--- DATASET RECORDS Enclosed Below ---

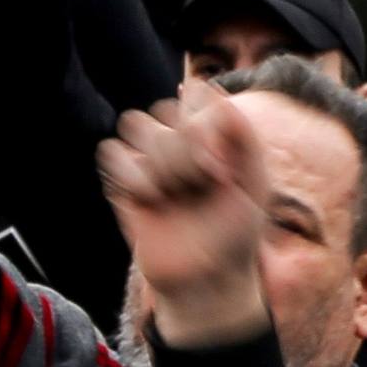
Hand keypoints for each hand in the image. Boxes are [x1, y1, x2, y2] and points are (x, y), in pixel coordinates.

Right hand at [99, 88, 272, 348]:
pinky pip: (111, 151)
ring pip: (136, 123)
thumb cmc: (237, 231)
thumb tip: (215, 91)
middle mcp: (180, 140)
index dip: (207, 121)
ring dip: (161, 159)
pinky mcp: (123, 181)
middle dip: (188, 148)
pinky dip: (133, 174)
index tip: (224, 162)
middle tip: (206, 185)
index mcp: (214, 135)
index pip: (198, 94)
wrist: (207, 275)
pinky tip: (153, 199)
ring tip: (178, 192)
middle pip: (165, 109)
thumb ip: (243, 136)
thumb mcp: (255, 184)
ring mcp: (149, 159)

--- End of Enclosed DATASET RECORDS ---

__PROBLEM TO WORK ON__
Give the lines of the entries above exactly as they appear, leaving out each picture.

__THE COMPLETED TASK__
Hand keypoints for each hand in the image. Boxes are [x1, y1, x2, y2] and points are (x, y), in pixel coordinates.

Right hand at [99, 88, 272, 348]:
pinky pip: (111, 151)
ring pip: (136, 123)
thumb cmc: (237, 231)
thumb tip: (215, 91)
middle mcp: (180, 140)
index dip: (207, 121)
ring dip: (161, 159)
pinky mcp: (123, 181)
middle dip: (188, 148)
pinky dip: (133, 174)
index tip: (224, 162)
middle tip: (206, 185)
index mcp: (214, 135)
index pip: (198, 94)
wrist: (207, 275)
pinky tip: (153, 199)
ring tip: (178, 192)
middle pip: (165, 109)
thumb ip: (243, 136)
thumb mcp: (255, 184)
ring mcp: (149, 159)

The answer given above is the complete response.